Il Vangelo racconta la corsa di Pietro e Giovanni verso il sepolcro, dopo le parole di Maria di Magdala che non ha ancora avuto la visione degli angeli, né incontrato il Risorto, ma ha solo visto la pietra rotolata via. Lo riconoscerà solo dopo, quando lo incontrerà e si sentirà chiamare per nome. Pietro vede i teli e il sudario, Giovanni vede e crede: c’è bisogno della fede che nasce dall’amore per vedere pienamente compiute le profezie.

In questa Messa di Pasqua e per tutta l’Ottava seguente prima del canto dell’alleluja si canta o si recita la Sequenza Pasquale: “Alla vittima pasquale si innalzi oggi il sacrificio di lode. L’Agnello ha redento il suo gregge, l’innocente ha riconciliato noi peccatori col Padre”. Quest’antichissimo inno, probabilmente composto nell’anno Mille, mi ha sempre notevolmente segnato dentro e chi altre volte ha partecipato in Cattedrale alla Messa da me celebrata a Pasqua, ne ha certamente sentito il richiamo e la sottolineatura delle parole che annunciano la risurrezione. Il canto, nella sua versione gregoriana che oggi abbiamo insieme cantato in latino, è particolarmente suggestivo: “Dic nobis Maria, quid vidisti in via?”. È la terza strofa con la domanda ipotetica che i discepoli rivolgono a Maria Maddalena: “Dicci Maria, che hai visto sulla via?” e la sua risposta: “La tomba (vuota) del Cristo vivente, la gloria del Cristo Risorto, e gli angeli suoi testimoni, il sudario e le sue vesti”. La domanda può essere rivolta a noi oggi: “La tua fede cosa ti dice? Che sai dirmi della tua fede? Che esperienza hai veramente fatto della fede?”. Come risponderemo?

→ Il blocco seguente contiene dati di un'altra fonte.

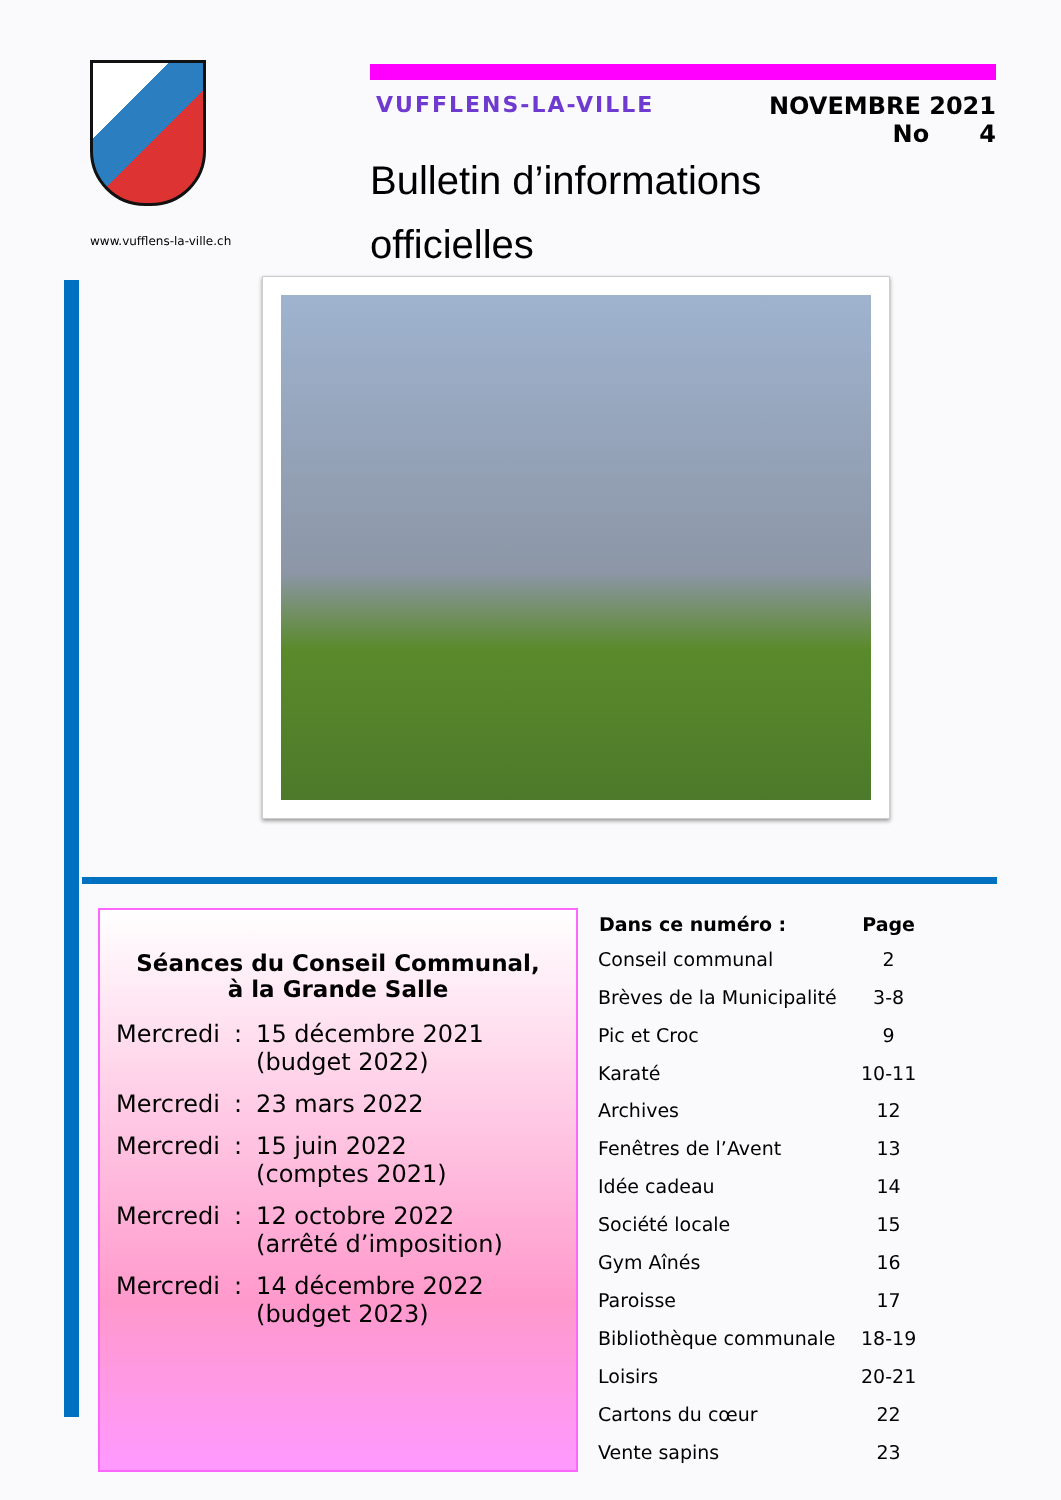www.vufflens-la-ville.ch
VUFFLENS-LA-VILLE NOVEMBRE 2021
No 4
Bulletin d’informations
officielles
Séances du Conseil Communal,
à la Grande Salle
| Mercredi | : | 15 décembre 2021 (budget 2022) |
| Mercredi | : | 23 mars 2022 |
| Mercredi | : | 15 juin 2022 (comptes 2021) |
| Mercredi | : | 12 octobre 2022 (arrêté d’imposition) |
| Mercredi | : | 14 décembre 2022 (budget 2023) |
| Dans ce numéro : | Page |
| --- | --- |
| Conseil communal | 2 |
| Brèves de la Municipalité | 3-8 |
| Pic et Croc | 9 |
| Karaté | 10-11 |
| Archives | 12 |
| Fenêtres de l’Avent | 13 |
| Idée cadeau | 14 |
| Société locale | 15 |
| Gym Aînés | 16 |
| Paroisse | 17 |
| Bibliothèque communale | 18-19 |
| Loisirs | 20-21 |
| Cartons du cœur | 22 |
| Vente sapins | 23 |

La Sequenza termina con l’invito a farsi proclamatori-testimoni della Risurrezione partendo da un’esperienza di Fede che riempia la nostra vita e ci spinga come esorta San Paolo nella seconda lettura di oggi, la lettera ai Colossesi: a “cercare le cose di lassù, dove è Cristo, seduto alla destra di Dio; a rivolgere “il pensiero alle cose di lassù, non a quelle della terra”.

Carissimi fratelli, in questi giorni difficilmente incontreremo parenti o amici per scambiarci il saluto cristiano “Buona Pasqua”, “Santa Pasqua” ma certamente, attraverso i mezzi di comunicazione, non sempre trasmettitori di belle cose – a volte anche di infamie e cattiverie – ma in questo periodo particolarmente utili per comunicare il bene, potremmo annunciare la Pasqua del Signore: “Il Signore è Risorto!” E rispondere secondo la tradizione orientale “È veramente Risorto!”.

Non stanchiamoci di chiedere al Signore Gesù di ascoltare la nostra voce, quella dei malati bloccati per la malattia negli ospedali o nelle case private. Affidiamogli anche i numerosi defunti a causa della terribile pandemia che ha colpito il mondo e chiediamogli che rivivano con Lui nella beatitudine eterna.

Ieri, alla Veglia pasquale, ho invitato a pregare in famiglia, il primo luogo dell’annuncio cristiano. Manteniamo la tradizione di benedire la mensa, anche se quest’anno senza l’acqua benedetta, affidiamo al Signore le nostre preoccupazioni e le nostre speranze.

Il capo famiglia si lasci ispirare dallo Spirito Santo e le parole nasceranno dal cuore. Santa Pasqua!